Model Routing

Orloj decouples agents from specific model providers through ModelEndpoint resources. A ModelEndpoint declares a provider, base URL, default model, and authentication -- and agents reference it by name. This lets you swap providers, manage credentials centrally, and route different agents to different models without modifying agent manifests.

Model Endpoints

A ModelEndpoint resource configures a connection to a model provider.

apiVersion: orloj.dev/v1
kind: ModelEndpoint
metadata:
  name: openai-default
spec:
  provider: openai
  base_url: https://api.openai.com/v1
  default_model: gpt-4o-mini
  auth:
    secretRef: openai-api-key

Supported Providers

Provider	`provider` value	Default `base_url`
OpenAI	`openai`	`https://api.openai.com/v1`
Anthropic	`anthropic`	`https://api.anthropic.com/v1`
Azure OpenAI	`azure-openai`	(must be set explicitly)
Ollama	`ollama`	`http://127.0.0.1:11434`
Mock	`mock`	(no network calls)

Provider-Specific Options

Some providers require additional configuration via the options field:

Anthropic:

spec:
  provider: anthropic
  base_url: https://api.anthropic.com/v1
  default_model: claude-3-5-sonnet-latest
  options:
    anthropic_version: "2023-06-01"
    max_tokens: "1024"
  auth:
    secretRef: anthropic-api-key

Azure OpenAI:

spec:
  provider: azure-openai
  base_url: https://YOUR_RESOURCE_NAME.openai.azure.com
  default_model: gpt-4o-deployment
  options:
    api_version: "2024-10-21"
  auth:
    secretRef: azure-openai-api-key

Ollama (local, no auth required):

spec:
  provider: ollama
  base_url: http://127.0.0.1:11434
  default_model: llama3.1

Binding Agents to Models

Agents configure model routing through spec.model_ref, which points to a ModelEndpoint:

apiVersion: orloj.dev/v1
kind: Agent
metadata:
  name: writer-agent
spec:
  model_ref: openai-default
  prompt: |
    You are a writing agent.

How Routing Works

When a worker executes an agent turn:

The runtime resolves the agent's referenced ModelEndpoint from model_ref.
The model gateway constructs a provider-specific API request using the endpoint's base_url, default_model, options, and auth credentials.
The request is sent to the provider and the response is returned to the agent execution loop.

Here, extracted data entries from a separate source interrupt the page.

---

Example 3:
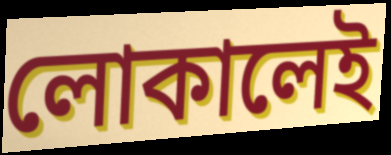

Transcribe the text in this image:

লোকালেই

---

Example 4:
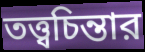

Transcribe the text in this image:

তত্ত্বচিন্তার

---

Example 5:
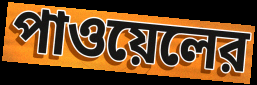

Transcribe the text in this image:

পাওয়েলেরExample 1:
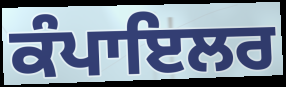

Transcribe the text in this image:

ਕੰਪਾਇਲਰ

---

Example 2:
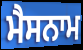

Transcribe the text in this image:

ਮੈਸਨਾਮ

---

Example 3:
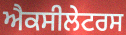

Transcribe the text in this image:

ਐਕਸੀਲੇਟਰਸ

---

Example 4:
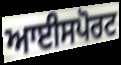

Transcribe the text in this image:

ਆਈਸਪੋਰਟ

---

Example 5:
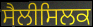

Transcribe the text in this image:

ਸੈਲੀਸਿਲਕ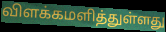
விளக்கமளித்துள்ளதுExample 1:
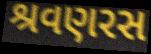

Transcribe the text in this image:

શ્રવણરસ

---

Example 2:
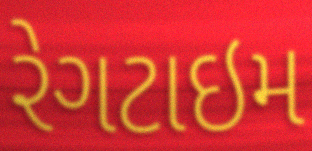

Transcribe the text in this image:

રેગટાઇમ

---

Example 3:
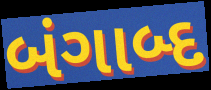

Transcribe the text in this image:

બંગાબ્દ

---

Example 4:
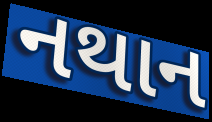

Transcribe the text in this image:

નથાન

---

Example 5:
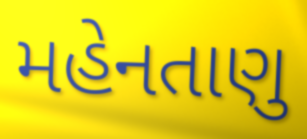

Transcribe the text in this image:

મહેનતાણુ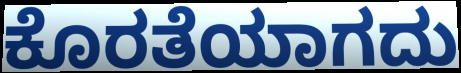
ಕೊರತೆಯಾಗದುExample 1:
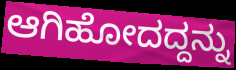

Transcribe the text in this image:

ಆಗಿಹೋದದ್ದನ್ನು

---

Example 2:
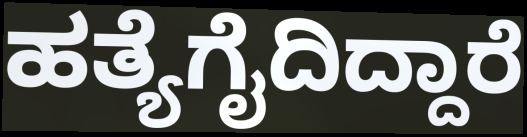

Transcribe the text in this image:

ಹತ್ಯೆಗೈದಿದ್ದಾರೆ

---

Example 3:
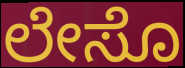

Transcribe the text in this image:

ಲೇಸೊ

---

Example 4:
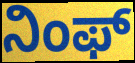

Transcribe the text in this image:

ನಿಂಫ್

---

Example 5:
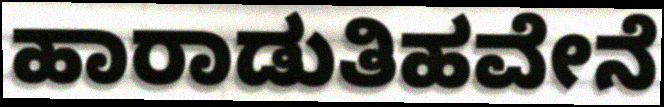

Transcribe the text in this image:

ಹಾರಾಡುತಿಹವೇನೆ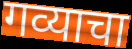
गव्याचाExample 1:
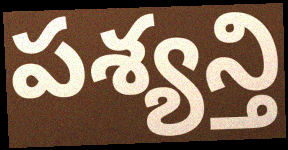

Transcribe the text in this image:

పశ్యన్తి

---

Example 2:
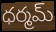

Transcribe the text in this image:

ధర్మమ్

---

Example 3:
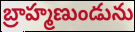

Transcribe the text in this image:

బ్రాహ్మణుండును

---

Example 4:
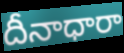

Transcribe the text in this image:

దీనాధారా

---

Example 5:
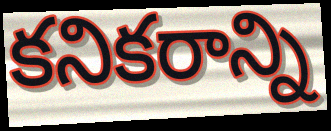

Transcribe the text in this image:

కనికరాన్నిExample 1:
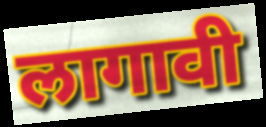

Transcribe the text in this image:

लागावी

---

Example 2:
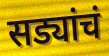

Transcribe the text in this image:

सड्यांचं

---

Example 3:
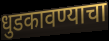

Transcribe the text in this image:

धुडकावण्याचा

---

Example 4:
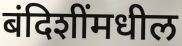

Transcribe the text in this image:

बंदिशींमधील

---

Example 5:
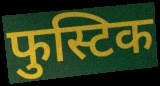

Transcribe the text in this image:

फुस्टिक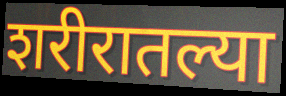
शरीरातल्याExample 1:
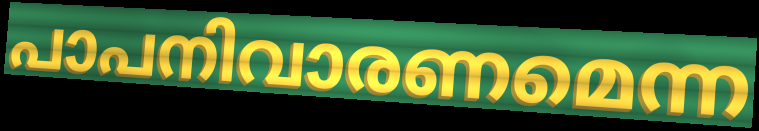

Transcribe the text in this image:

പാപനിവാരണമെന്ന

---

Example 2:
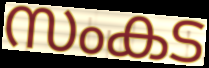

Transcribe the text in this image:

സംകട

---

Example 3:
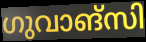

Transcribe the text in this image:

ഗുവാങ്സി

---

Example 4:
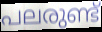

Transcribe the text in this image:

പലരുണ്ട്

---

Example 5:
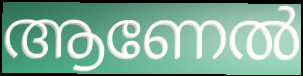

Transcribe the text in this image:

ആണേൽ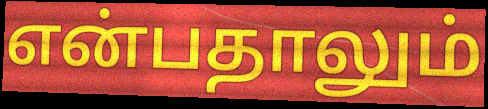
என்பதாலும்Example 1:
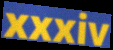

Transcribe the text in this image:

xxxiv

ModelEndpoint references are resolved by name within the same namespace, or by namespace/name for cross-namespace references.

Authentication

Model authentication is managed through Secret resources referenced by auth.secretRef. The simplest way to create one is the imperative CLI command:

orlojctl create secret openai-api-key --from-literal value=sk-your-api-key-here

Or with a YAML manifest via orlojctl apply -f:

apiVersion: orloj.dev/v1
kind: Secret
metadata:
  name: openai-api-key
spec:
  stringData:
    value: sk-your-api-key-here

stringData values are base64-encoded into data during normalization and then cleared (write-only semantics). The runtime reads from data at execution time.

In production, you can also skip Secret resources entirely and inject values via environment variables (ORLOJ_SECRET_<name>). See Secret Handling for details.

Governance Integration

AgentPolicy resources can restrict which models an agent is allowed to use via the allowed_models field:

apiVersion: orloj.dev/v1
kind: AgentPolicy
metadata:
  name: cost-policy
spec:
  allowed_models:
    - gpt-4o
  max_tokens_per_run: 50000

If an agent's resolved endpoint default_model is not in the policy's allowed_models list, execution is denied.